Sunday, June 16, 2013

Man's Heart

It is a big question that always comes to my heart in every minute of every breath of my life.
Inside of man’s heart. I’ve never known.

The reality is i stabbed a man in the heart. :(

28 tahun bukanlah waktu yang sebentar untuk dilalui. 28 tahun adalah waktu yang panjang untuk membentukku. Seharusnya aku sudah cukup dewasa melihat sesuatu. Aku bukanlah gadis 10 tahun yang lalu yang berkali-kali menyanyikan lagu Britney Spears, “I am not a girl, not yet a woman”.

Aku bukan lagi gadis 10 tahun lalu yang sangat takut melihat kenyataan bahwa dunia ini begitu mengerikan. Aku seharusnya bukan pula gadis seperti 10 tahun lalu yang menganggap aneh makhluk ciptaan Tuhan: Laki-laki.
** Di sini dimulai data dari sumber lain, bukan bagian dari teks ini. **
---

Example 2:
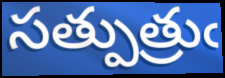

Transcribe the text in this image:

సత్పుత్రుఁ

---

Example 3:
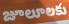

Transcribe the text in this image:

జూలూలకు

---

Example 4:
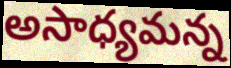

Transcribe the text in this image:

Aku yang sekarang harus berbeda. Aku sudah bisa bersahabat dengan dunia ini. Proses sepuluh tahun ini membentuk aku jadi lebih bijaksana. Kadang aku harus tertawa, apakah aku seperti tokoh Tom dalam novel berjudul “The Hopeless Romantic’s Handbook”. Sosok yang penakut dan tak bisa bersahabat dengan kenyataan. Si anti komitmen yang toh akhirnya bisa berubah. Hai, Tom, aku ingin sepertimu, yang terbuka matanya menyadari bahwa ketakutan itu hanya akan menyiksamu.

----
Papa, laki-laki pertama yang kukenal dalam hidupku. Meskipun aku tak pernah tau isi hatinya. Bagiku dia adalah sosok yang sangat misterius. Tetapi hanya dia pria satu-satunya yang kukenal sejak kecil, lelaki lainnya datang dan pergi begitu saja, tanpa aku mengetahui hati yang sebenar-benarnya didalam diri mereka.

Karena keegoisanku, karena ketakutanku. Para pria datang dan pergi dalam kehidupanku. Hidupku berakhir dengan kembali menyadari hanya papa yang tak pergi dalam hidupku. hanya satu pria: Papa.
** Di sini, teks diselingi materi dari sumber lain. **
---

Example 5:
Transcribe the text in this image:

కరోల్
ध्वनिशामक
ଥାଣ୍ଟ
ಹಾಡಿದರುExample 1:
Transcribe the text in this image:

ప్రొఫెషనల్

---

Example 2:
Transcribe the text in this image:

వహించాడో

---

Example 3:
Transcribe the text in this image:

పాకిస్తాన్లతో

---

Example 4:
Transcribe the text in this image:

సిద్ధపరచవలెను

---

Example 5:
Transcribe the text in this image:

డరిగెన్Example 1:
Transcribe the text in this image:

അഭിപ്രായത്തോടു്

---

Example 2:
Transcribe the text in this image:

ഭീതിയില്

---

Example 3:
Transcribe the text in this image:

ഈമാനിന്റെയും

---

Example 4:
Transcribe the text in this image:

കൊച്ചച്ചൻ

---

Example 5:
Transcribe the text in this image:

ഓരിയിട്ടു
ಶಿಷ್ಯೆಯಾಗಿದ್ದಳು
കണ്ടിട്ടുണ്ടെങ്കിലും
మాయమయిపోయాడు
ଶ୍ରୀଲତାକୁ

Papa, aku pertama kali terkaget ketika melihatnya menangis bagai anak kecil yang meraung-raung ketika Oma (ibu Papa) meninggal. Saat itu usiaku 5 tahun. Tapi adegan itu entah mengapa tak pernah terlupa dalam ingatanku. Dia nampak rapuh, pilu, tak berdaya dan hilang harapan. Semua orang mendekatinya, berusaha menenangkannya hatinya yang hancur. Dari kejauhan aku hanya mengamatinya dan menyadari. Dia Papa. Ya, isi hati laki-laki ketika kehilangan ibunya. Hancur.

Hingga bertahun-tahun setelah itu, aku tak pernah lagi melihat bahkan membaca perasaannya. Kami sangat jarang berbicara. Aku tak pernah tau kapan dia sedih, kapan dia senang, kapan dia ingin disayang atau menyayangi. Dia begitu dingin. Dan aku tak dapat mengenalnya. Aku tak pernah bisa membaca isi hatinya. Satu-satunya pria dalam hidupku yang kukenal.

Mungkin satu adegan lagi yang cukup mengagetkanku setahun yang lalu, ketika dia memelukku menangis sambil berteriak “Oh Yesus”. Suatu ketika dimana aku sedang terbawa emosi amarah yang tak pernah kulontarkan didepan kedua orang tuaku. Dan aku menyadari betapa aku manusia biasa yang bisa terbawa kembali ke masa lalu ketika ada pemicu yang mengusikku. Dia menangis kembali, persis seperti yang kulihat 22 tahun yang lalu. Wajah yang memerah dengan linangan air mata disertai teriakan. Hai Pa, sungguh aku tak bisa membaca hatimu, namun aku sungguh tak tau bagaimana caranya menunjukkan rasa cintaku padamu.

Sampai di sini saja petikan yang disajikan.